About a year-and-a-half ago, this Brooklyn squall-n-throb trio dropped an album that, like the near-blinding fireball on its cover, obliterated everything they'd done before, leaving their previous efforts in a smoldering heap. Each One Teach One dared to take the psych spotlight off Japan for a moment. That album's 58 or so minutes of largely instrumental, one- and two-chord -- sometimes one- and two-key -- organ-heavy excursions into repetition's icier hemispheres was bound to be a tough act to follow.
Yet Oneida followed it anyway, bringing us to Secret Wars, an album that can't help but be a disappointment. First, the bad stuff. When it comes to vocals, there's nobody in this band whose voice is any match for the syrupy distorted sludge oozing out from behind the mike. Whatever it is they're singing about here, they don't mean it, though they want to. Also, unlike Teach One, or Y2K's Royal Trux-ish guit-fest, C'Mon Everybody Let's Rock, the overall sound of this disc is lacking, as if they've purposely denied us the ability to wallow around, get sticky and emerge filthy but better for it.
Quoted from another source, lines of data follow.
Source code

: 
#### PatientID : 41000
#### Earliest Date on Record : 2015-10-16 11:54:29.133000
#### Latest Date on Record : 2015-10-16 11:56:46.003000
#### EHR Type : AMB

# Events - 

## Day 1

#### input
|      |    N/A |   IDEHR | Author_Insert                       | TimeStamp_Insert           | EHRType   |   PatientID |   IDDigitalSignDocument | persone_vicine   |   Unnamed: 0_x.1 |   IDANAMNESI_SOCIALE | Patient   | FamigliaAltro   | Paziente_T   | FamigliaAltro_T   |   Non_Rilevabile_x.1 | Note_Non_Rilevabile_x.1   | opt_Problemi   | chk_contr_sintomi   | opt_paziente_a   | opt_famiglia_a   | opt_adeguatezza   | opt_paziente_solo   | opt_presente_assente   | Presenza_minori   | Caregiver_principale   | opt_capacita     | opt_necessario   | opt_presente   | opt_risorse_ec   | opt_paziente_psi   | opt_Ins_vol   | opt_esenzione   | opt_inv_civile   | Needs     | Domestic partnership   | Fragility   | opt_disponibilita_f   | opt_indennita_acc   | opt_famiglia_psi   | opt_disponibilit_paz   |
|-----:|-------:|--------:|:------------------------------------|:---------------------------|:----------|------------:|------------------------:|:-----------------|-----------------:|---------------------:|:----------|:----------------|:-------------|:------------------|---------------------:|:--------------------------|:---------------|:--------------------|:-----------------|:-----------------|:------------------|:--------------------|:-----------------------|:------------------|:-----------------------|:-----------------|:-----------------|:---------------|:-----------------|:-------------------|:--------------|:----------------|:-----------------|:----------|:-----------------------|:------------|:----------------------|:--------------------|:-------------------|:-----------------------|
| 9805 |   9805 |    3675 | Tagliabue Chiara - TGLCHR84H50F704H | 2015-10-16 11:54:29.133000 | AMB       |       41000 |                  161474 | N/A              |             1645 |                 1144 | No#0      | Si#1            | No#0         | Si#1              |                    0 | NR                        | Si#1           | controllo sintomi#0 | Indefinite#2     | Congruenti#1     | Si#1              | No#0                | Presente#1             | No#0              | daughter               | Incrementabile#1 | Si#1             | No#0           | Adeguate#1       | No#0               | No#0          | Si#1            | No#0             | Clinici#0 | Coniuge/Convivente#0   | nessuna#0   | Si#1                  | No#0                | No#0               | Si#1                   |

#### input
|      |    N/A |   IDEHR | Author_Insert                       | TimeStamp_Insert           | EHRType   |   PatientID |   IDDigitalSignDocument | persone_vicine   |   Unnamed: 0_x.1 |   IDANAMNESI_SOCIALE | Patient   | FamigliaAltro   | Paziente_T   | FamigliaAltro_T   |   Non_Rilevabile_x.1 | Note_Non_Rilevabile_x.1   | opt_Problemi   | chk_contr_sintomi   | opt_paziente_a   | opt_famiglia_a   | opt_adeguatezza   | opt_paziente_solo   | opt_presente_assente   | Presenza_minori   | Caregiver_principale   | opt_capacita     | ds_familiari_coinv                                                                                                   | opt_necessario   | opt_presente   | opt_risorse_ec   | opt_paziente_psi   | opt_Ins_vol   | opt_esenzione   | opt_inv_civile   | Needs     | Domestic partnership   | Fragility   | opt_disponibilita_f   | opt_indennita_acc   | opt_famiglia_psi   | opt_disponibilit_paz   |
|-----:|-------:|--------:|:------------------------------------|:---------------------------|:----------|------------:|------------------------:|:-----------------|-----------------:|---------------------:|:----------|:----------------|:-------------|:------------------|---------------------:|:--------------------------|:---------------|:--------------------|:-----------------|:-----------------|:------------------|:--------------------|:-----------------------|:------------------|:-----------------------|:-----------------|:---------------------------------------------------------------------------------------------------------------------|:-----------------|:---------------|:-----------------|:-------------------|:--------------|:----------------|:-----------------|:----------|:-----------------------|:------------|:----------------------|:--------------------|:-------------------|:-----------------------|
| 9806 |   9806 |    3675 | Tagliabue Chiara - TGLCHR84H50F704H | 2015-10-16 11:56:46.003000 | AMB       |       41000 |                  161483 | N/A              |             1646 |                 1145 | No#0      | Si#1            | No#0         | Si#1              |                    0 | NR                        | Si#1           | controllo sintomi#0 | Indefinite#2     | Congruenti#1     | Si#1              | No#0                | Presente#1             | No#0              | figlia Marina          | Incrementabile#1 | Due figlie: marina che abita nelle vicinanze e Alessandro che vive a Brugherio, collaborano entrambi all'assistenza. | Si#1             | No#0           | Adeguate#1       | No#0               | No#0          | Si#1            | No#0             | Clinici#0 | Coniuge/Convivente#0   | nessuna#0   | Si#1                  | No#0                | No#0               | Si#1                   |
But it's far from being a clunker. "Wild Horses" (not the Stones cover) moves backward and re-emphasizes the guitar, with a nod in the direction of would-be rock gods, Come. "The Winter Shaker" shows with one chord, slammed home repeatedly, why rock is not about subtlety. Yet it's the album's 14-plus-minute instrumental closer, "Changes in the City," that truly salvages Secret Wars, bringing relief to any one of us who craved the fury of the last album and were getting kinda worried, as Secret Wars' tracks trudged past, that we might not get it.